Friday, December 09, 2005

Primetime Pornography

People who pay for pornography are stupid. Not because pornography is a moral lapse of judgment. Not because pornography and the pornography industry objectifies women and treats them as means to male satisfaction. Not because pornography encourages lust, fuels infidelity, and equates love and sex with eroticism. No, they are stupid to pay for porn because porn is now free thanks to Victoria's Secret.

Hugh Hefner and Larry Flynt ought to be livid that Victoria is sharing her secrets for free. Why would anyone purchase an "adult" magazine when the Victoria's Secret catalog is free? And why would anyone purchase an "adult" video when the Victoria's Secret Fashion Show is broadcast for free on CBS?

Excuse the double tangent here, but isn't CBS the network that was chastised seriously by the FCC for the infamous Super Bowl wardrobe malfunction of 2004? If that was a wardrobe malfunction then what is this Fashion Show? A wardrobe dysfunction? I do not understand the moral calculus: 0.57 seconds of Janet Jackson's exposed breast is somehow more offensive and less acceptable than one hour of women in see-through underwear. Well, I never was good at calculus. And for my other tangent, why are magazines and videos that seem to be very immature and adolescent in content labeled "adult?"

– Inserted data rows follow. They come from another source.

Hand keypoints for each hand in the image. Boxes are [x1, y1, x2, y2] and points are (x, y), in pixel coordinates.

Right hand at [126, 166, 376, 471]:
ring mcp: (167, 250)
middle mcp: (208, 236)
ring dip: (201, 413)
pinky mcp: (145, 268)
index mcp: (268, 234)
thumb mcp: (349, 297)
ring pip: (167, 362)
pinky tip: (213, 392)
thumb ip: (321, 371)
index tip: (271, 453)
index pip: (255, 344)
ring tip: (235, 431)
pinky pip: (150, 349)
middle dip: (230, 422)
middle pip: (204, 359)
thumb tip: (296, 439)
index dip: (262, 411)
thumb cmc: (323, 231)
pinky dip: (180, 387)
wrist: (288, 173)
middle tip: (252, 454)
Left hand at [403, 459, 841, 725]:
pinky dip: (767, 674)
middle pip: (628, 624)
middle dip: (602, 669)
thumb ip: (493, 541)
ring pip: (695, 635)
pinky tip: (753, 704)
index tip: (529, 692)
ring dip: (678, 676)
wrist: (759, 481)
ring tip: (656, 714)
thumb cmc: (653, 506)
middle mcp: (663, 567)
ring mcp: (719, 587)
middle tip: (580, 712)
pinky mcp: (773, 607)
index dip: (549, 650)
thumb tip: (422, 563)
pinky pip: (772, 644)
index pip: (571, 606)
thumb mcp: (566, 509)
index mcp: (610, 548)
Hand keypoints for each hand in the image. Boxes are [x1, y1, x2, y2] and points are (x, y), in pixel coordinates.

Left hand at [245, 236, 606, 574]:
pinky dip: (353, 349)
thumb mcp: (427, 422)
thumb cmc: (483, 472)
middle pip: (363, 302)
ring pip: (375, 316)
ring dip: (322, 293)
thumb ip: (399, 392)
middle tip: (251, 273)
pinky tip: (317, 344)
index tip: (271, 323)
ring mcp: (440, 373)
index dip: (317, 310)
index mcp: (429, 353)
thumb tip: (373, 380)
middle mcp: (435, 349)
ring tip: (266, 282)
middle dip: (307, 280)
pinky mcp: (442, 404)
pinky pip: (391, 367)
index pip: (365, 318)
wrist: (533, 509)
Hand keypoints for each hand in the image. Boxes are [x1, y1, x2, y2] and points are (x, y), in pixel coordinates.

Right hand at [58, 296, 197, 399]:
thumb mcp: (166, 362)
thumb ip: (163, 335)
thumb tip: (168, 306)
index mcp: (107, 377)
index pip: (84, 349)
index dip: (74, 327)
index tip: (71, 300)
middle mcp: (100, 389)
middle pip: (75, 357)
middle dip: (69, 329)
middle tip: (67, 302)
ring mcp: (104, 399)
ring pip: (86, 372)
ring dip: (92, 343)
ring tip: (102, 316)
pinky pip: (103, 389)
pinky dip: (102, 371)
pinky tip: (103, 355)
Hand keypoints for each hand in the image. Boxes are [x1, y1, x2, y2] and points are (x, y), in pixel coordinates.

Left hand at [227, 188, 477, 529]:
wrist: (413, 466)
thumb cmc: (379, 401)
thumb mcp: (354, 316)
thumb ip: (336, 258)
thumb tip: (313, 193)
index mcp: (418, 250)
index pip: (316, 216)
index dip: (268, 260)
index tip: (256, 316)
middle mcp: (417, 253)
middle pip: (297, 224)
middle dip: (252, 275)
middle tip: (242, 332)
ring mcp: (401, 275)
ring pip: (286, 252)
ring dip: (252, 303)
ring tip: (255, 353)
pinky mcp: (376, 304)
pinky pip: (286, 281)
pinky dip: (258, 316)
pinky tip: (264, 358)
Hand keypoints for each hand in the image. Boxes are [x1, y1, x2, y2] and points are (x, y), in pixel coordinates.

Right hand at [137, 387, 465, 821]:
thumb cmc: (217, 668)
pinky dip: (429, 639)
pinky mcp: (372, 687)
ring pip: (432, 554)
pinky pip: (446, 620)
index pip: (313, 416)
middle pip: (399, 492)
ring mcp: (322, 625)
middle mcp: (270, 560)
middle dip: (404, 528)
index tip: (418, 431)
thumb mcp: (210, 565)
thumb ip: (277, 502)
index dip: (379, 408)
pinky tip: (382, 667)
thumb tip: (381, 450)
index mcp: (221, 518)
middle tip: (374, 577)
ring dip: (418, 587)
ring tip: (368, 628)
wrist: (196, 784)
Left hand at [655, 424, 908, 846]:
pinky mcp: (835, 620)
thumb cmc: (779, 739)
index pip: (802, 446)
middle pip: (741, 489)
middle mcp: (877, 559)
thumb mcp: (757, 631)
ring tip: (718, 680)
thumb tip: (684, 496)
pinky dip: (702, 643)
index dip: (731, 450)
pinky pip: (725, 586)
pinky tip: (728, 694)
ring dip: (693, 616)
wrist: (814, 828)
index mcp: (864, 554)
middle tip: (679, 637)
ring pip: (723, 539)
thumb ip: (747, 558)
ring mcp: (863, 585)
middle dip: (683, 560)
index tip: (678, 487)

I suppose someone might defend the Victoria's Secret Fashion Show by noting that it is about the clothing. Really? Then why are there not more fashion shows by the Burlington Coat Factory featured on primetime television? I don't keep up with the world of fashion but what was the last fashion show televised in primetime on a major network?

I must congratulate CBS for their cleverness. I suppose the FCC would fine them out of existence if they were to broadcast performances of strippers dancing on a pole, but CBS was clever enough to find out that if you get rid of the pole and call it a fashion show then it is no longer X-rated.

I wonder if this show is targeted at women or men. The product is for women, right? And women are generally more interested in fashion, yes? I expect CBS to apply this ambiguous logic to a Chippendale's Dancers Home Improvement show. I am sure the handymen will tune in for that. Hey, let's just call them all family shows and invite the kids to watch.

And that reminds me. . . Why isn't anyone upset that Victoria's Secret and CBS chose to call this a "holiday" themed show rather than a Christmas themed show? Just more of the continuing war against Christmas I guess.

2 comments:

Chris Benjamin said...

Okay. I am making the first comment on this article. I realize it may seem that I am making light of pornography and sexual immorality. I certainly do not take these lightly and the intent is to indicate the seriousness of the problem with wit. If you haven't read Written Without Ink before then you need to realize that my writing is often satirical and ironic.

I am not doing this for a laugh, I am doing it to indicate the hypocrisy and duplicity that so often marks our culture. I think the moral depravity of our culture is lamentable. I also think it is lamentable that the only response many people of character find acceptable is lecture and vicious tirade. For too long the opponents of moral conviction have ridiculed people of faith and virtue as hypocritical, unimaginative blowhards. I think it is time we wield the sword of wit to skewer the pretentions of those who take no responsibility for their corruption of culture and character.

Still, if you found my article offensive please fire away at it, but please be creative and perhaps witty, okay?

David said...

Hello Chris,

This made me think. All my life I thought it was just natural for Christians to be concerned about the sexual lives of everyone else; that’s our “right” as followers of Jesus, right? I mean, where is the fun of religion if you can’t disapprove of other peoples’ sexuality? But the more I think about Jesus, the more I see that he didn’t get as involved in other folks’ bedrooms as he did in their kitchens or hospital rooms.

Sure the Victoria’s Secret TV show was about getting as many viewers as possible; what better way to do that than with sex. (Is it really a surprise that sex sells?) Why not a Burlington Coat factory special? Because no one wants to watch middle-aged fat men in suits and overcoats. Why do we constantly act so surprised when we see that sex motivates us? So many live in denial of this and act as though they are surprised to see that we are sexual beings--there are 6 zillion people on the planet because we are such sexual beings! It appears that God made us this way. So does it help us by denying our human-ness or acting surprised every time we see our human-ness manifested?

What is the value of worrying about what is on TV? I have never really been all that concerned about what CBS or ABC or the Spice Channel shows anyway because I have the choice over what I watch. I did not watch the Victoria’s Secret show because I simply chose not to. If I were to worry about what others watch, I think I would worry myself to death.